What is the current situation and what are the risks?
The Treasury Department has been using “extraordinary measures” since May 1, 2023, when the previous suspension of the debt limit expired, to keep paying the government’s bills without exceeding the debt limit. These measures include suspending investments in certain federal retirement and health funds, redeeming existing Treasury securities, and issuing more short-term debt. However, these measures are expected to be exhausted by early June 2023, according to Treasury Secretary Janet Yellen.
If Congress does not act by then, the Treasury will have to rely on its cash balance and incoming revenues to meet its obligations. However, these sources may not be sufficient or predictable enough to cover all of the government’s payments, especially during periods of low tax receipts or high spending. This could force the Treasury to prioritize some payments over others, such as interest on the debt or social security checks, or delay payments altogether. Either scenario would damage the government’s creditworthiness and reputation, increase borrowing costs for taxpayers and businesses, disrupt financial markets and economic activity, and erode public trust and confidence in the US dollar.
What are the possible solutions and what are the challenges?
The simplest and most straightforward solution is for Congress to raise or suspend the debt limit before it becomes a problem. This has been done 78 times since 1960, under both Democratic and Republican presidents and Congresses. However, raising or suspending the debt limit has often been a contentious political issue, with some lawmakers demanding spending cuts or policy concessions in exchange for their support. This has led to several close calls and crises in the past, such as in 2011 and 2013, when the US credit rating was downgraded and a government shutdown occurred.
Another possible solution is to abolish or reform the debt limit altogether, as some economists and experts have suggested. They argue that the debt limit is an unnecessary and outdated constraint that does not affect the level of spending or debt, but only creates uncertainty and risk for no benefit. They propose alternatives such as linking the debt limit to the budget process, delegating the authority to raise it to the executive branch, or replacing it with a fiscal rule or target that would better reflect fiscal sustainability and responsibility.
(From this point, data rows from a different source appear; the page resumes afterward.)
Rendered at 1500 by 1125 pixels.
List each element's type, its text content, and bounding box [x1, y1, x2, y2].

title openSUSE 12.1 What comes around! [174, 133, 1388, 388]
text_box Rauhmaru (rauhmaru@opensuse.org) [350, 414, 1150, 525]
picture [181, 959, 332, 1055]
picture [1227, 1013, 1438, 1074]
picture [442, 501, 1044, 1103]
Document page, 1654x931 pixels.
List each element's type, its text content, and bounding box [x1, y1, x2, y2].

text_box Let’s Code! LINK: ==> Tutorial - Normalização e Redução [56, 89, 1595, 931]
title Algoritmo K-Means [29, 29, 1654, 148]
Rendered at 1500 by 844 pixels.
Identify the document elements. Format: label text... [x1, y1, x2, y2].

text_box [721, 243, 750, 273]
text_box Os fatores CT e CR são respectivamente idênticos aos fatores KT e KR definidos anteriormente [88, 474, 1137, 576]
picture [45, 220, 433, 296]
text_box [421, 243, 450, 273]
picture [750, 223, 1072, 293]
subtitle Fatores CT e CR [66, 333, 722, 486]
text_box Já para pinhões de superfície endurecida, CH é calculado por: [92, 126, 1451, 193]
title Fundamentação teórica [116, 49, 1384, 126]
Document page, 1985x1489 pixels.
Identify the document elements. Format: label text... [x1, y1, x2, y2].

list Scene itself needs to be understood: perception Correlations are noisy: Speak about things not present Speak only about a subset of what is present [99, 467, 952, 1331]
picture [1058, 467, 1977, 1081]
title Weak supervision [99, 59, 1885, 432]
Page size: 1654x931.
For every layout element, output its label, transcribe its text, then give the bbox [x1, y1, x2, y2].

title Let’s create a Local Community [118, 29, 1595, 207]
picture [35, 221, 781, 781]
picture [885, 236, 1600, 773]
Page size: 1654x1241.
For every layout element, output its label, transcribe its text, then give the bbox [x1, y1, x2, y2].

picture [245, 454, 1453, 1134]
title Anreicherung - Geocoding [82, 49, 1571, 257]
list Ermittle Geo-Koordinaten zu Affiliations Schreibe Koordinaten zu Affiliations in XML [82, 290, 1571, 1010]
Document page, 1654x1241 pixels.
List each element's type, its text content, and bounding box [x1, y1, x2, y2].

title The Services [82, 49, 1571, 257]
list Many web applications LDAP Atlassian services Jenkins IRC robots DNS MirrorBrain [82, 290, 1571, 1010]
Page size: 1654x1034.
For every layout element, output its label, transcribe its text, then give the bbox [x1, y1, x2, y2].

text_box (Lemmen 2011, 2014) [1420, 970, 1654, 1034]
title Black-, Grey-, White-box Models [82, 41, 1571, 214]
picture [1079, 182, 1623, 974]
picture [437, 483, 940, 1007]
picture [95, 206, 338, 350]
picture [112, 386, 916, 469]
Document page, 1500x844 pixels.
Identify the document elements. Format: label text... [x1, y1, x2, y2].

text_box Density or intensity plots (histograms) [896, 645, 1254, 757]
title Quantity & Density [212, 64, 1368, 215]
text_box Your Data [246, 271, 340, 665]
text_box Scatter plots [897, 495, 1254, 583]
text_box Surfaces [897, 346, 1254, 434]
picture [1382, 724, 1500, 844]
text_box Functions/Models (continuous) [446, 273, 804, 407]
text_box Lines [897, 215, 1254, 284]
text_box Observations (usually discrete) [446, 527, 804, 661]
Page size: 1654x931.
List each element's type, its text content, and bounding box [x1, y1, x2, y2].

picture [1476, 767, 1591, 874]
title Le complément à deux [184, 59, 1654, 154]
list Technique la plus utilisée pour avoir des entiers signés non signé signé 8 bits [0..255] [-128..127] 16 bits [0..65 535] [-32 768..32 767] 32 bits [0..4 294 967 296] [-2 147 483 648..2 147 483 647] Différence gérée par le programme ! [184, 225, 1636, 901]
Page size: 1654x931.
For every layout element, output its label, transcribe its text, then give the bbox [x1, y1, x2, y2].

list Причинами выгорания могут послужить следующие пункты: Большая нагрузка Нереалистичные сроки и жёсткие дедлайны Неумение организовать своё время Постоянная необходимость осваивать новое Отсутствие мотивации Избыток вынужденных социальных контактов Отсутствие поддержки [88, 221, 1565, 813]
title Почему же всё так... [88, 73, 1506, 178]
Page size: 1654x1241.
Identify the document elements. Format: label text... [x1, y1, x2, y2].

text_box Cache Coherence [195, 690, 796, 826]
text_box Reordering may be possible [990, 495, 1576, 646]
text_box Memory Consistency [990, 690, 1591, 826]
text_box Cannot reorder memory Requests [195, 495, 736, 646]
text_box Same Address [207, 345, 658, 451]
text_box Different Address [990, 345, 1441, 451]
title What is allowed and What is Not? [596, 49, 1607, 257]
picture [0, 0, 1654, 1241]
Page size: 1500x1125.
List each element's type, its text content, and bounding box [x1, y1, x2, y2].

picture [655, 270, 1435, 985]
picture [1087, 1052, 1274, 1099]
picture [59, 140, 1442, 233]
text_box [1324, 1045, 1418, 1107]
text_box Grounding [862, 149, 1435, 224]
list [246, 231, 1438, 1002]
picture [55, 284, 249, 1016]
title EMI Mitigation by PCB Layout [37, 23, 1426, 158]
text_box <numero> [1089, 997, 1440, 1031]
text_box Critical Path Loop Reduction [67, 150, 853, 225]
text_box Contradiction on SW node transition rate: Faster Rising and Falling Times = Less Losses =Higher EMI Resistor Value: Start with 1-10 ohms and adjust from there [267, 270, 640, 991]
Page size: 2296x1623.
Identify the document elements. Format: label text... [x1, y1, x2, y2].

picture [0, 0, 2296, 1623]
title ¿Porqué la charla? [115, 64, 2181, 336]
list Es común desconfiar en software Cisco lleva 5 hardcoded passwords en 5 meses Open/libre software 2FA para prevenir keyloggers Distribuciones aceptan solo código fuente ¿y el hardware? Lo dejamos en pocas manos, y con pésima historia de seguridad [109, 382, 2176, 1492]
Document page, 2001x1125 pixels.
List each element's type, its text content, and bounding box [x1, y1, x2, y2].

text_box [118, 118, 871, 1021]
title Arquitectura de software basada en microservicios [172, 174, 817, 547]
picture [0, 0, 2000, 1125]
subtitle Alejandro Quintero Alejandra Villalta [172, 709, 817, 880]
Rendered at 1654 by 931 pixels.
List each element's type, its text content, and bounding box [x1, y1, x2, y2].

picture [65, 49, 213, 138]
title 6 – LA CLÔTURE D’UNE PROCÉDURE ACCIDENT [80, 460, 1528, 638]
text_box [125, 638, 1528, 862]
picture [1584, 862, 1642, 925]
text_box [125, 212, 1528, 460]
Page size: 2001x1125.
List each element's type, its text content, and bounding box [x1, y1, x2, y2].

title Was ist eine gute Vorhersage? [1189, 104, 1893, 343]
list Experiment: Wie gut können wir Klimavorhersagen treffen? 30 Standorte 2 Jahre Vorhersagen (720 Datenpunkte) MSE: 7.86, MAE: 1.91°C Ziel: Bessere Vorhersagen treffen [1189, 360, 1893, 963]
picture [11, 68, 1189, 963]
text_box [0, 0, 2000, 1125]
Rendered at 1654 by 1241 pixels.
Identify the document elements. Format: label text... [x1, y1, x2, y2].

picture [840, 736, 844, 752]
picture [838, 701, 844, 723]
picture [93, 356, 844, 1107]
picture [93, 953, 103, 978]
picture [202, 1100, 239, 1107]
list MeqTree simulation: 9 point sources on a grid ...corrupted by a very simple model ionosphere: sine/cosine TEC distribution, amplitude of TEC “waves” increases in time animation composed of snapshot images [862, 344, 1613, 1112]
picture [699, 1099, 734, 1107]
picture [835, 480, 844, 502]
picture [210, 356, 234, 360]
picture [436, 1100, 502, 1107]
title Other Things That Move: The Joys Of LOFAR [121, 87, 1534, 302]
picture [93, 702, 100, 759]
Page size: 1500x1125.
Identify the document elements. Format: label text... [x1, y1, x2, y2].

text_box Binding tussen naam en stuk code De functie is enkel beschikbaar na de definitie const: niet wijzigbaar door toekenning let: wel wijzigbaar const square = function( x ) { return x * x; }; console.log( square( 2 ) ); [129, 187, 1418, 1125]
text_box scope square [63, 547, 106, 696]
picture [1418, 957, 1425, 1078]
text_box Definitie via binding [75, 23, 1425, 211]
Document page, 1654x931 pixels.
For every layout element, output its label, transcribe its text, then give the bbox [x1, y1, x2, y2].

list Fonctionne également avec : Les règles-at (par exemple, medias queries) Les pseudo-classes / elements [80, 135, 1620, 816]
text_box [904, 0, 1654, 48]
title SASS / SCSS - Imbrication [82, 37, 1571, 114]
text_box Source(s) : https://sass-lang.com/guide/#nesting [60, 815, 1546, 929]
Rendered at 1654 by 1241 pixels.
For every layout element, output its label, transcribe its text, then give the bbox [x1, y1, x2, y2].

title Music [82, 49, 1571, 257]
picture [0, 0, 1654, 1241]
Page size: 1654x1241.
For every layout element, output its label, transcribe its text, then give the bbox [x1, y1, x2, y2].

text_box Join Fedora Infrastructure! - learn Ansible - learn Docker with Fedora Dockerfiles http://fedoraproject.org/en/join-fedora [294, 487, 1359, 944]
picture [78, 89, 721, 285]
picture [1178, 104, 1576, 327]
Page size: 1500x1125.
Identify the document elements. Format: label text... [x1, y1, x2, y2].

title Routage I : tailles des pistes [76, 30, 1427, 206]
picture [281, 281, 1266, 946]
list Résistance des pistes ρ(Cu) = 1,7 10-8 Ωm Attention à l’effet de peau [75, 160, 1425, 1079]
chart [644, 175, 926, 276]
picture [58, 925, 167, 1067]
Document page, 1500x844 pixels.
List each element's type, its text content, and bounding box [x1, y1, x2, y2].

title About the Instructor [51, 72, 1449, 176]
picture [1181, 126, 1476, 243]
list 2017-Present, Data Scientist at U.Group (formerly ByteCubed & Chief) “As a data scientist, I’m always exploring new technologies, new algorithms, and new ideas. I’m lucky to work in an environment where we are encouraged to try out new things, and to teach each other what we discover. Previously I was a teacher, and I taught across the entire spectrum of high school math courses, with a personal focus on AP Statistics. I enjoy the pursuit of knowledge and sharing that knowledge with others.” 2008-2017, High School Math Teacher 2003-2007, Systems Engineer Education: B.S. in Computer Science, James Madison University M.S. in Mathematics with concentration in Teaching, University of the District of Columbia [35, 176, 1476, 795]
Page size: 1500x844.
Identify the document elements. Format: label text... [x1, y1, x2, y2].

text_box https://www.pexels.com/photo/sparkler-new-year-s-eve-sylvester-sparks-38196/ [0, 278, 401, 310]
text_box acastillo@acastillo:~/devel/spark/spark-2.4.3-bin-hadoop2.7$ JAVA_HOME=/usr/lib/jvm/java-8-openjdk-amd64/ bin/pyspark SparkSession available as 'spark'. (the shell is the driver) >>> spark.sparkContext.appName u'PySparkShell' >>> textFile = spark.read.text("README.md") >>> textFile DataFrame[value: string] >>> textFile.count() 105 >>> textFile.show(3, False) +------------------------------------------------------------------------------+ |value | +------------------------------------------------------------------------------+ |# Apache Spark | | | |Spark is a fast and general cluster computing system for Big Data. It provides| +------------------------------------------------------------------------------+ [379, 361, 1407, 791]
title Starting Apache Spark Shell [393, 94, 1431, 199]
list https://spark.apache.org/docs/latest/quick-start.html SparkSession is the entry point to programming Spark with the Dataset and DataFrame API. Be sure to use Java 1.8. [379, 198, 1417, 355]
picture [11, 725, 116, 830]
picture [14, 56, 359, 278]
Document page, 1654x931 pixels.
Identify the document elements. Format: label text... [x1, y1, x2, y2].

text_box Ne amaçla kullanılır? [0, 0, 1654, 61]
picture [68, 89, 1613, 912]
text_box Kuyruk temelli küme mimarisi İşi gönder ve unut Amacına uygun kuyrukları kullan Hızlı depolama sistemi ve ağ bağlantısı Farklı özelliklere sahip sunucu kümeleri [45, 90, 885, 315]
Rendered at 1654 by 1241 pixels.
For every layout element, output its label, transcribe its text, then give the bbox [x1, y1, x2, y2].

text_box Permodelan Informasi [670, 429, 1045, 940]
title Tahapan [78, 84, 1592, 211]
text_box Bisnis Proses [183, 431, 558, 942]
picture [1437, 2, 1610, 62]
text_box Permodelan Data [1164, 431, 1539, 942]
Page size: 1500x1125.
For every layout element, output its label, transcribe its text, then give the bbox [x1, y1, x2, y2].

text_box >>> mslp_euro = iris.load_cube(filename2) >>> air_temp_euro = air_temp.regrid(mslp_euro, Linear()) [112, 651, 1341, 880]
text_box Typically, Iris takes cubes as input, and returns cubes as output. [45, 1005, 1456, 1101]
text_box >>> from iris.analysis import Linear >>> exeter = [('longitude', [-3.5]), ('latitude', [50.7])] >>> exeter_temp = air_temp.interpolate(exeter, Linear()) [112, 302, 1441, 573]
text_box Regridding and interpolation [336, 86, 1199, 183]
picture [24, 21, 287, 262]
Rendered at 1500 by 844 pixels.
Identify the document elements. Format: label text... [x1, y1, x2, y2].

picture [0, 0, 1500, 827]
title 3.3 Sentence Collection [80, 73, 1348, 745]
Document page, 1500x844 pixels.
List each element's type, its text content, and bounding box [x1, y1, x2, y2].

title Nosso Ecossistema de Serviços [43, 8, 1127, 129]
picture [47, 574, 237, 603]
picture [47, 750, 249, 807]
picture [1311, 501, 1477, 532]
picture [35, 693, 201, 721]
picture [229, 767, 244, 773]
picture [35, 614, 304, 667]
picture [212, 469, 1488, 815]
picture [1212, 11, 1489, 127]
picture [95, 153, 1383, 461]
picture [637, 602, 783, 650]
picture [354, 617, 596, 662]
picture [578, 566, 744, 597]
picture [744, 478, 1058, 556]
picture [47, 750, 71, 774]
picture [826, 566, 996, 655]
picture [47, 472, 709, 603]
However, any change to the debt limit would require legislation from Congress and approval from the president, which may not be feasible or desirable given the current political environment and preferences. Therefore, unless there is a major shift in attitudes or incentives among policymakers and stakeholders, the debt limit is likely to remain a source of conflict and uncertainty for the foreseeable future.
The US debt ceiling is a legal limit on how much the government can borrow to pay for its existing obligations. If it is not raised or suspended by Congress by early June 2023, the US could default on its payments for the first time in history, with severe consequences for the economy and global financial stability.